ASSIGNMENT -> Each line in the data holding "Сведения" should be listed.

RECORDS Start Marker

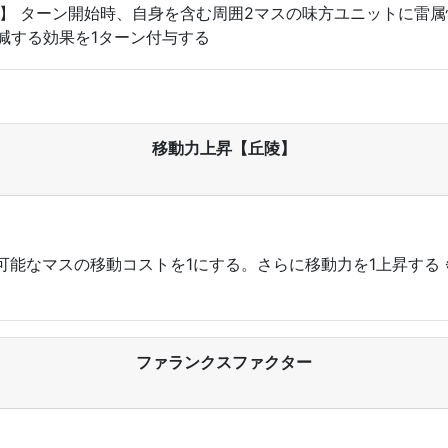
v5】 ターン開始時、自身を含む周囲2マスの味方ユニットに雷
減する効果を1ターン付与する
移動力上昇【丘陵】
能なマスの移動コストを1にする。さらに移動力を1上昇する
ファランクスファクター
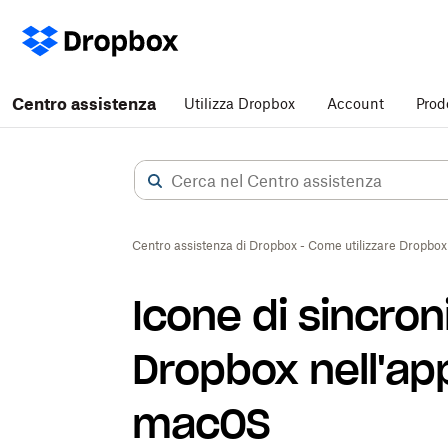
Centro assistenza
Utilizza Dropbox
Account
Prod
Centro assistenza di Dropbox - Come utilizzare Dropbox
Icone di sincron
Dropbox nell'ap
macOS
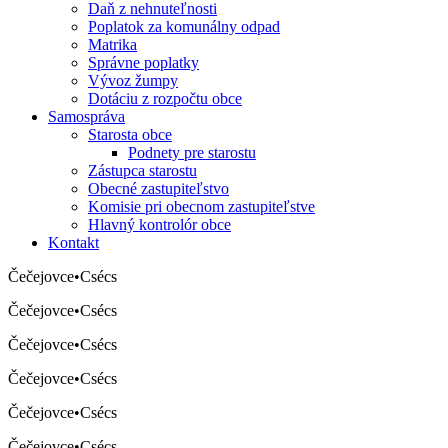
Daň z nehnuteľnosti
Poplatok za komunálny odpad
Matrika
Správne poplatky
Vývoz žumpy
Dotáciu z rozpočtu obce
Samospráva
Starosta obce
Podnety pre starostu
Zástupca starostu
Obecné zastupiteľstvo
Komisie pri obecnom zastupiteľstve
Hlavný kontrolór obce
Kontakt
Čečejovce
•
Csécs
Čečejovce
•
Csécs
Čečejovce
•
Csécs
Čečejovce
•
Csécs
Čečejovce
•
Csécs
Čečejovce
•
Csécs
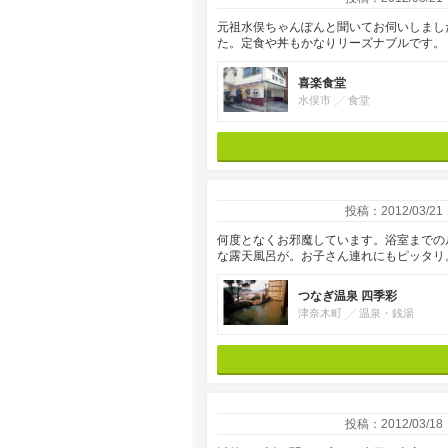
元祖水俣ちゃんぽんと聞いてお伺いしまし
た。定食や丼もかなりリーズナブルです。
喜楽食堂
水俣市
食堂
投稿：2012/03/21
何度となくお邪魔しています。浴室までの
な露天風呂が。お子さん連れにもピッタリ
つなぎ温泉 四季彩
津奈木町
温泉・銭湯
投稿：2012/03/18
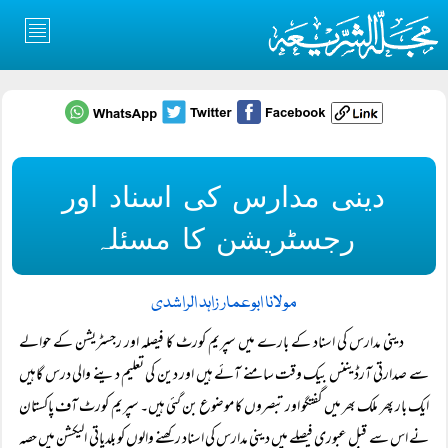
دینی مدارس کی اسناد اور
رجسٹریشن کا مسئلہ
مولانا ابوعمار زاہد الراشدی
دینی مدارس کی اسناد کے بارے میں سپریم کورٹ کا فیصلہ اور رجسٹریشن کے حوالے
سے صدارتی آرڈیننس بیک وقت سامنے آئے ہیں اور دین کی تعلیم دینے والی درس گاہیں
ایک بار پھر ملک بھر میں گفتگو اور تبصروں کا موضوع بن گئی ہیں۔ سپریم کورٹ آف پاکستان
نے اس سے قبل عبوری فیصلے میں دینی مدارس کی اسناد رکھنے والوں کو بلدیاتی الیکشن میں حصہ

RECORDS End Marker
RECORDS Start Marker

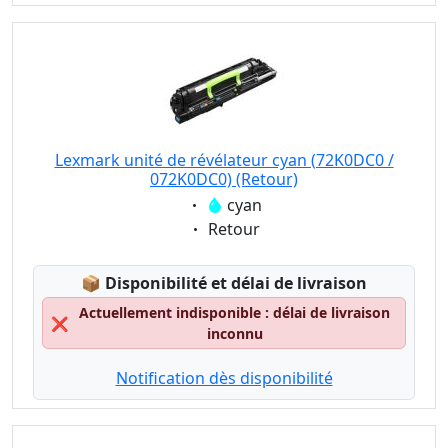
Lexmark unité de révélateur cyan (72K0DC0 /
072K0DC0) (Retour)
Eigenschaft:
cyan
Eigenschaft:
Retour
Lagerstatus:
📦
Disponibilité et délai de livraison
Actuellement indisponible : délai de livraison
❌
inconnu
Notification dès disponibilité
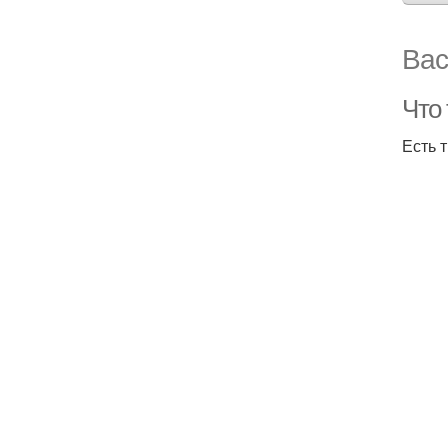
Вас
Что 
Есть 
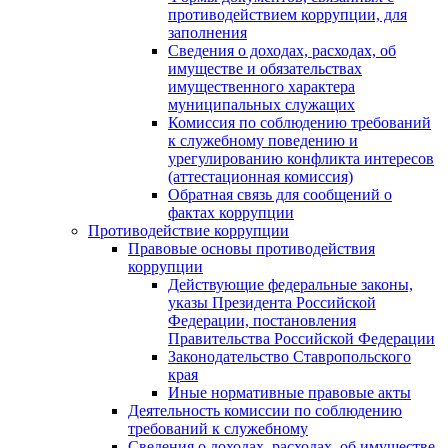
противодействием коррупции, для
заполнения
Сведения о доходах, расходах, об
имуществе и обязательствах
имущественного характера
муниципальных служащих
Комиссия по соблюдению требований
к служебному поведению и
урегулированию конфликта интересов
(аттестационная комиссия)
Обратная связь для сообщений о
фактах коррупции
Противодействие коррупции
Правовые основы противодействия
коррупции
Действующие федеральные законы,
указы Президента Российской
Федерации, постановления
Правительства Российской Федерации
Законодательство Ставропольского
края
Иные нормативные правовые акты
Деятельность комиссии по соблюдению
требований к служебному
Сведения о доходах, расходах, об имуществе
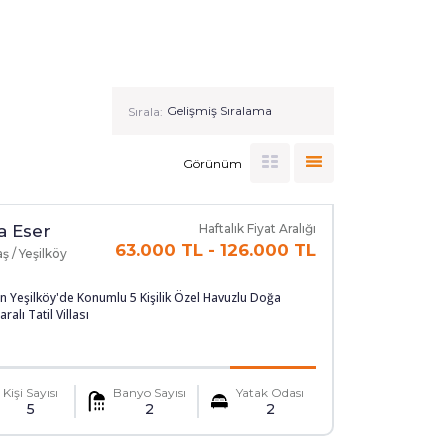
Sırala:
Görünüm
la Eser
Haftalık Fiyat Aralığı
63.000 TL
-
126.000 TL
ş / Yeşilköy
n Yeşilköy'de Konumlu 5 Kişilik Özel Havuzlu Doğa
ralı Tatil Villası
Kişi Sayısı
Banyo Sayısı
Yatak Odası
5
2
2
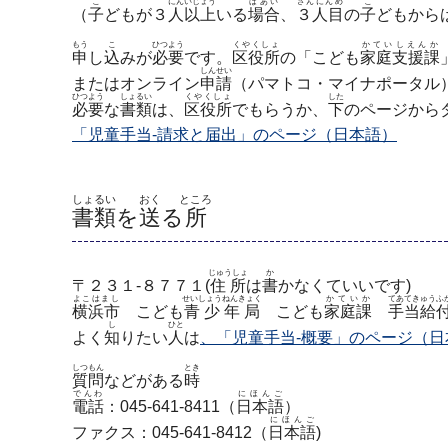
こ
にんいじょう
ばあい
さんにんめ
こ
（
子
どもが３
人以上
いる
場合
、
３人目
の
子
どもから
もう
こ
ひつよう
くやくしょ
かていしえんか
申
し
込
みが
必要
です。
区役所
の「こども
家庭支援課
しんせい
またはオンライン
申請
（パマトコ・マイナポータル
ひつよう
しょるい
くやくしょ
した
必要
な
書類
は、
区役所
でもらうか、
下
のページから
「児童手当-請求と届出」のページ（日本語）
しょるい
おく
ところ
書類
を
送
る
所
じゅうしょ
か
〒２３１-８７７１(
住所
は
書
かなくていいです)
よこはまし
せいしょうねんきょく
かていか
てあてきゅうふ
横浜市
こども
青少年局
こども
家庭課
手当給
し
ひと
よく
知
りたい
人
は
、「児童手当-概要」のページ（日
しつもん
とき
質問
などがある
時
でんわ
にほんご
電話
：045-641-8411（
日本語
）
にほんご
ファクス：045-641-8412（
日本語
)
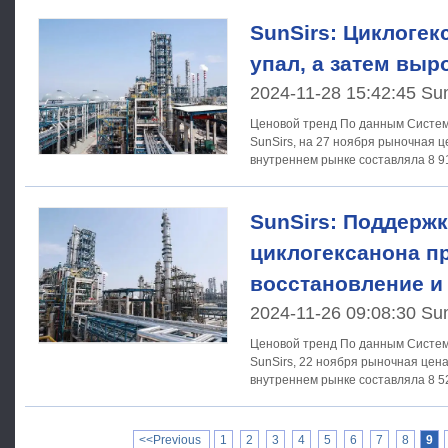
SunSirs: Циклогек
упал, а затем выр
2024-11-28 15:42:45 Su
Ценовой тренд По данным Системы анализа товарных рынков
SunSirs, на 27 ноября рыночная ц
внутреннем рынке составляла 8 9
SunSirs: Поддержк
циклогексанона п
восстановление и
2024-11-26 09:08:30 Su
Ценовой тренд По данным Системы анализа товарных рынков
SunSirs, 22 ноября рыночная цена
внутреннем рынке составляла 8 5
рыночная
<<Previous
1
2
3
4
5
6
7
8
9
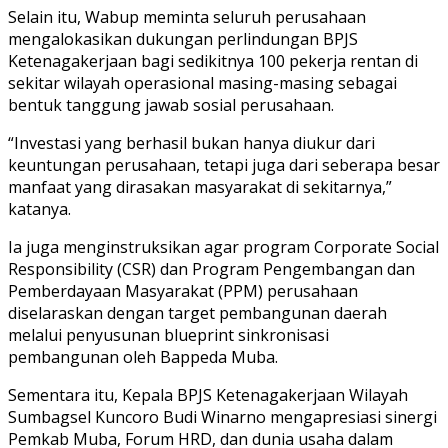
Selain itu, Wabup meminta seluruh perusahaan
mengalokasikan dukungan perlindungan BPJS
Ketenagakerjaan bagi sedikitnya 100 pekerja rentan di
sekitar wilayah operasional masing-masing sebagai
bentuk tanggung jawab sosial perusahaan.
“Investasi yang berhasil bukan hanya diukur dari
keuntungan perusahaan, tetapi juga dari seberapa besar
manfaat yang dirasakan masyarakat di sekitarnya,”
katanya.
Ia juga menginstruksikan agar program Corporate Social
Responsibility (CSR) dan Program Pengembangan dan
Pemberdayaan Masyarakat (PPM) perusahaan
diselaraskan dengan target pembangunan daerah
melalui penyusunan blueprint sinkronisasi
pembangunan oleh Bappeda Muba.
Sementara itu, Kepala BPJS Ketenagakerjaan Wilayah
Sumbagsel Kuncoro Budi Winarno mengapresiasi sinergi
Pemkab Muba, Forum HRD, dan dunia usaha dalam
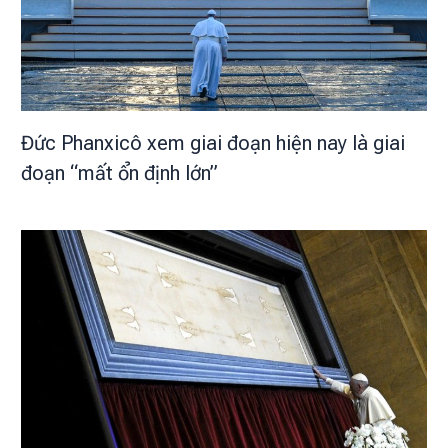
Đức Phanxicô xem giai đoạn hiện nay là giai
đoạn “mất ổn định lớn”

RECORDS End Marker
RECORDS Start Marker

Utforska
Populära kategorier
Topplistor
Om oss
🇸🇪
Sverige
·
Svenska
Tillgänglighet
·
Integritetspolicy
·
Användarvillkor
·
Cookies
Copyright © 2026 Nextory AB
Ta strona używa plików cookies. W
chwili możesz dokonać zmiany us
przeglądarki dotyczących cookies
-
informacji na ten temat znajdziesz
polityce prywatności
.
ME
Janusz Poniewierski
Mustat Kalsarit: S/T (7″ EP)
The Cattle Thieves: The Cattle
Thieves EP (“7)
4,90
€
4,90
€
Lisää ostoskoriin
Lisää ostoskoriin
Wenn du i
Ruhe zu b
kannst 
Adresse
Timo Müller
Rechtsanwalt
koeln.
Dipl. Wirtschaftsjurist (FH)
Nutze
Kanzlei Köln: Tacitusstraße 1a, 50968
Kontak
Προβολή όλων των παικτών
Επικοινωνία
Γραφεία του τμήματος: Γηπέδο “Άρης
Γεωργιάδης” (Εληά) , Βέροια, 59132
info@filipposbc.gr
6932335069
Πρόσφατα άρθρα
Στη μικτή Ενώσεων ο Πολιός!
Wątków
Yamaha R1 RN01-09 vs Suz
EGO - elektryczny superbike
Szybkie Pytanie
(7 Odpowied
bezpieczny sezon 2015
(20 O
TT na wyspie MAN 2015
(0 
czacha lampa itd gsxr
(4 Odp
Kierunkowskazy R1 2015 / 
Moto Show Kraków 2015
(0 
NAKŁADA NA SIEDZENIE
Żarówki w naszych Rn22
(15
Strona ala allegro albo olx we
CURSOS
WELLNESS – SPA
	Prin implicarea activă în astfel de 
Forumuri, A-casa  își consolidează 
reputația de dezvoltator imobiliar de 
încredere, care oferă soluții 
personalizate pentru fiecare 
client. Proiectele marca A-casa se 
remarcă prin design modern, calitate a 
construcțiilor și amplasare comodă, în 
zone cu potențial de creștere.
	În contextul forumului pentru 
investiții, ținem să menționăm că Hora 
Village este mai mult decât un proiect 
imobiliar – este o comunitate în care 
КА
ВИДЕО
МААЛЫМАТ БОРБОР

RECORDS End Marker

ANSWER TO THIS PROBLEM ->
Сведения о доходах, расходах, об
Сведения о доходах, расходах, об имуществе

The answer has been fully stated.